[[ Text, beginning ]]
Retro Ken

Retro Ken

Monday, May 2, 2011

Perspective on Bin Laden's Death

Proverbs 11:10b – “and when the wicked perish, there is glad shouting.”

            The news of Osama Bin Laden’s death popped up on my computer screen last night. As we began to look for news stories about what happened, we came across some videos that showed Americans out in the streets around the White House, jumping, screaming, cheering wildly because Osama Bin Laden was finally dead. As I watched the delirium taking place, I immediately thought of the verse from Proverbs that I quoted at the top of this blog. The videos showed the truth of that statement in a better way than a thousand words from me or anyone else could ever explain.
            At the same time though, I was reminded of a couple of other verses in the scriptures, which caused me to temper my response and not be joyous like those people in the streets. The first of these verses is Ezekiel 33:11:
                        “Say to them, ‘As I live!” declares the Lord God, ‘I take no pleasure
                       in the death of the wicked, but rather that the wicked turn from his
                       way and live…”
[[ Text, end ]]
[[ Dataset extract, beginning ]]
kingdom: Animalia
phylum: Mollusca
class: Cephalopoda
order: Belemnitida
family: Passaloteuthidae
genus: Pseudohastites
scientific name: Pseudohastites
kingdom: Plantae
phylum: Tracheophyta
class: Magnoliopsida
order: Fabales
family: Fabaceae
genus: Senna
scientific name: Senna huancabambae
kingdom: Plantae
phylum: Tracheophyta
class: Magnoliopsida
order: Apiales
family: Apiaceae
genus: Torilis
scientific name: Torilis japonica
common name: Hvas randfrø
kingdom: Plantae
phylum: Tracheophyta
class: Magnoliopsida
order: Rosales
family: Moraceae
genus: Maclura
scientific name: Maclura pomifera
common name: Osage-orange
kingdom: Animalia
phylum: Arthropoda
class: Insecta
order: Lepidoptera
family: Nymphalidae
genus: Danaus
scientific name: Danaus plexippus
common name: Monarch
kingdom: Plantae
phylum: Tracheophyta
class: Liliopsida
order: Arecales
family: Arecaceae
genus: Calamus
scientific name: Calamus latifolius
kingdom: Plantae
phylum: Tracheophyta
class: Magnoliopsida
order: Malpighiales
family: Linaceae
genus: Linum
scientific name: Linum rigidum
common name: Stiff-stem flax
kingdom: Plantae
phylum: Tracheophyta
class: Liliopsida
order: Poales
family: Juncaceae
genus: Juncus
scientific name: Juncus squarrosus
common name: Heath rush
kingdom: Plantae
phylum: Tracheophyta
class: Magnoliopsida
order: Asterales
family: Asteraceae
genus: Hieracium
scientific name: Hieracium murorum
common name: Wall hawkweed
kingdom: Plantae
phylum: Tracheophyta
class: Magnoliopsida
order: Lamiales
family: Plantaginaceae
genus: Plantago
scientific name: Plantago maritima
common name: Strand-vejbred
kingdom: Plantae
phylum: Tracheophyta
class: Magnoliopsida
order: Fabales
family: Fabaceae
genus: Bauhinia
[[ Dataset extract, end ]]
** Problems and tasks **
[1] In the blog post on Bin Laden's death, which verse does the writer give as the first of the verses that tempered the writer's response?
[2] Reproduce the stretch of the blog post on Bin Laden's death from "The news of" through "could ever explain.".
[3] Write what follows the point where the blog post on Bin Laden's death stops.

** Outputs in order **
[1] Ezekiel 33:11

[2]
The news of Osama Bin Laden’s death popped up on my computer screen last night. As we began to look for news stories about what happened, we came across some videos that showed Americans out in the streets around the White House, jumping, screaming, cheering wildly because Osama Bin Laden was finally dead. As I watched the delirium taking place, I immediately thought of the verse from Proverbs that I quoted at the top of this blog. The videos showed the truth of that statement in a better way than a thousand words from me or anyone else could ever explain.

[3]
Another passage that relates to this is found in Proverbs 24:17-18:
                        “Do not rejoice when your enemy falls, and do not let your heart be
                       glad when he stumbles, lest the Lord see it and be displeased, and
                       He turn away His anger from him.”

Look at this verse from Job 31:29-30:
                        “Have I rejoiced at the extinction of my enemy, or exulted when evil
                        befell him? No, I have not allowed my mouth to sin by asking for
                        his life in a curse.”

Here is another one from Proverbs 17:5:
                        “…He who rejoices at calamity will not go unpunished.”

            Over and over again throughout the scriptures, God tells us that He does not delight in the calamity nor death of the wicked. He also warns us against taking pleasure the death or calamity of our enemies, or taking advantage of them at that time. God does not look at things the way we do. We get so caught up in the evil that someone may do to us, or to someone we care about, that we wish for the day when they get their just reward. Even as Christians we often harbor that secret desire to see our enemies suffer. We want God to get even with them for what they have done to us.
            Such attitudes, however, are contrary to what God desires in His people. If we are to be righteous as He is righteous, we ought to take no satisfaction, nor pleasure, from the death of Osama Bin Laden. Such a statement may sound unpatriotic and un-American, yet it is founded deeply in how God looks at the world, and how He feels about all of humanity, not just those of us who are Christians in America.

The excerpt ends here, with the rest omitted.